The organisations call on Russia to immediately and unconditionally release all those hundreds of soldiers and mobilised civilians who object to engage in the war and are illegally detained in a number of centres in Russian-occupied territories of Ukraine. Russian authorities are reportedly using threats, psychological abuse and torture to force those detained to return to the front.
The organisations call both Russia and Ukraine to safeguard the right to conscientious objection to military service, including in wartime, fully complying with the European and international standards, amongst others the standards set by the European Court of Human Rights. The right to conscientious objection to military service is inherent in the right to freedom of thought, conscience and religion, guaranteed under Article 18 of the International Covenant on Civil and Political Rights (ICCPR), which is non-derogable even in a time of public emergency, as stated in Article 4(2) of ICCPR.

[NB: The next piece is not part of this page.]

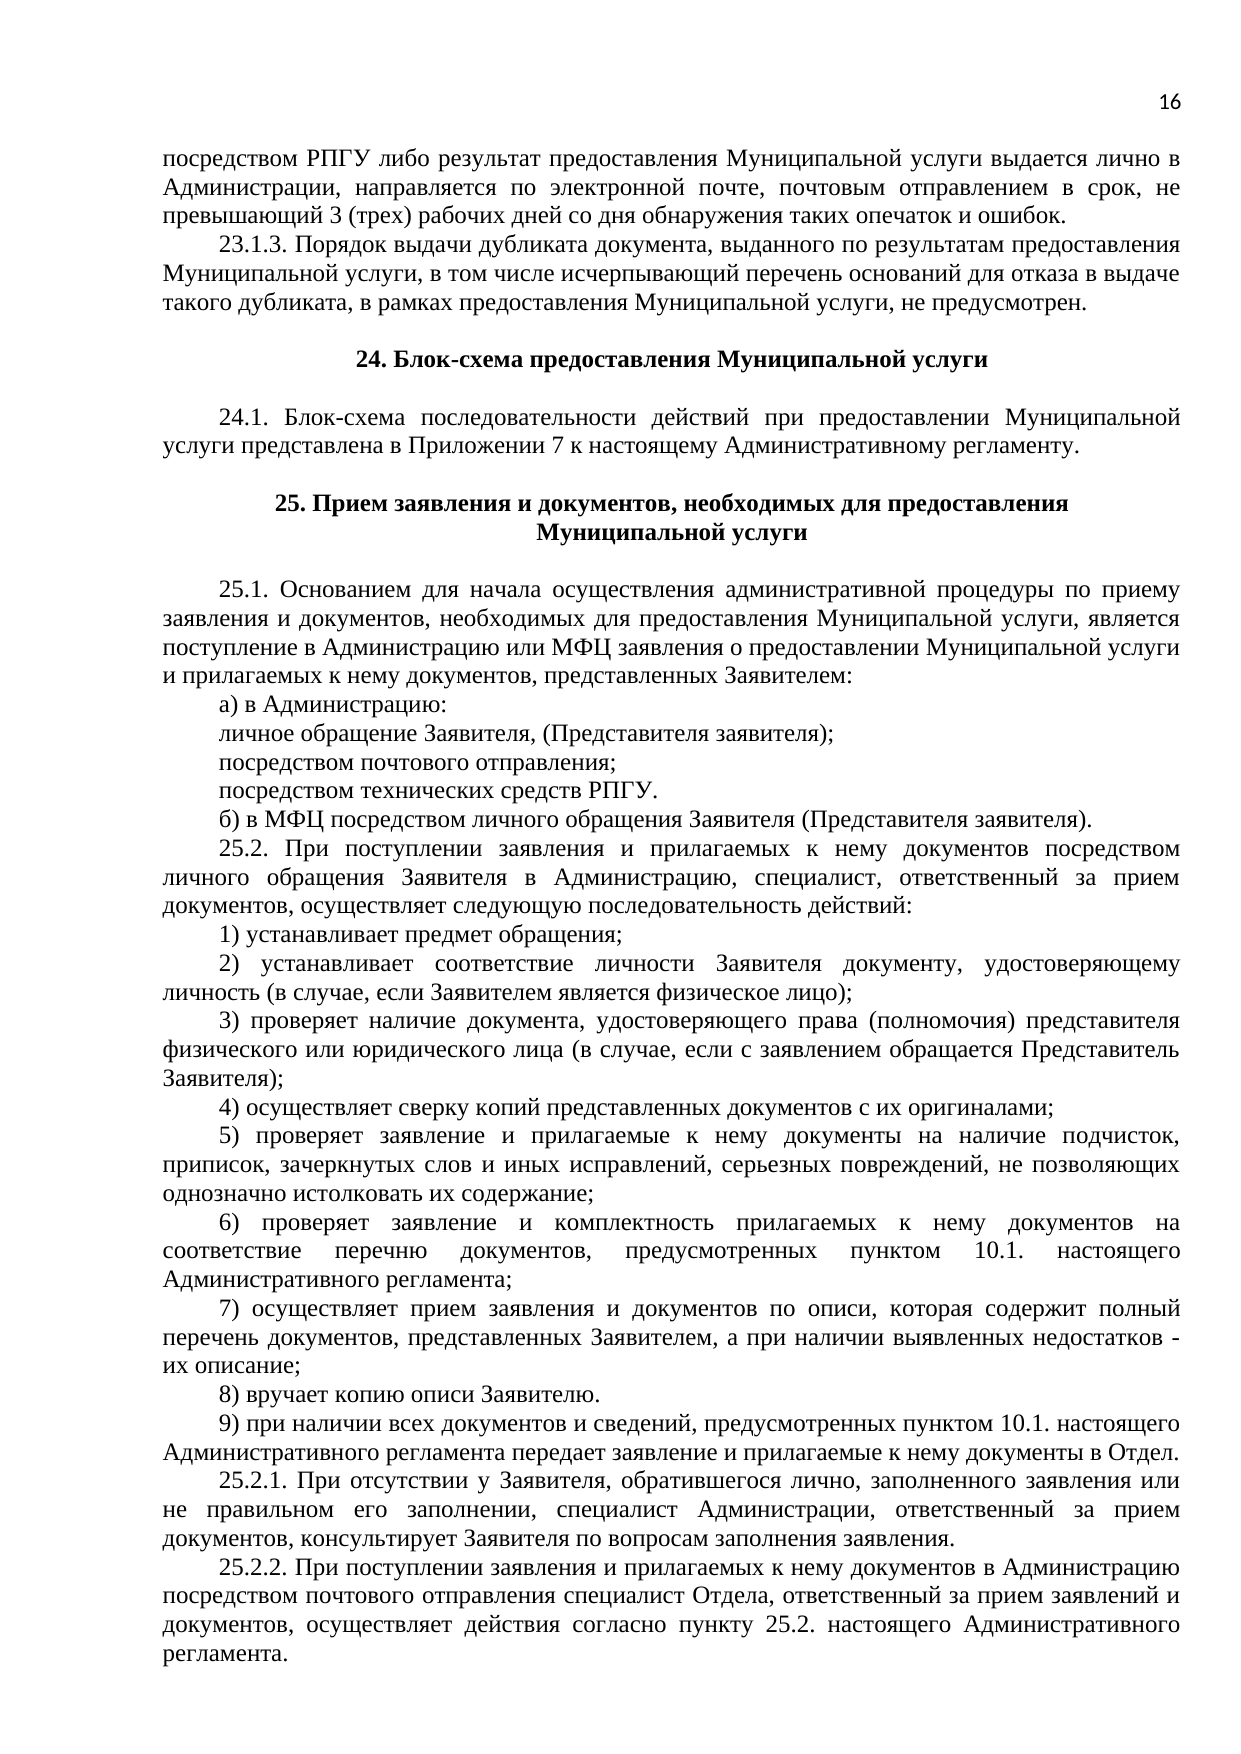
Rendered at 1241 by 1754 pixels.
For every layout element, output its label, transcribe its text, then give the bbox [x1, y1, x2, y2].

The organisations strongly condemn the Russian invasion of Ukraine, and call on all soldiers not to participate in hostilities and on all recruits to refuse military service. They denounce all the cases of forced and even violent recruitment to the armies of both sides, as well as all the cases of persecution of conscientious objectors, deserters and non-violent anti-war protestors. They urge EU to work for peace, invest in diplomacy and negotiations, call for human rights protection and grant asylum and visas to those who object the war.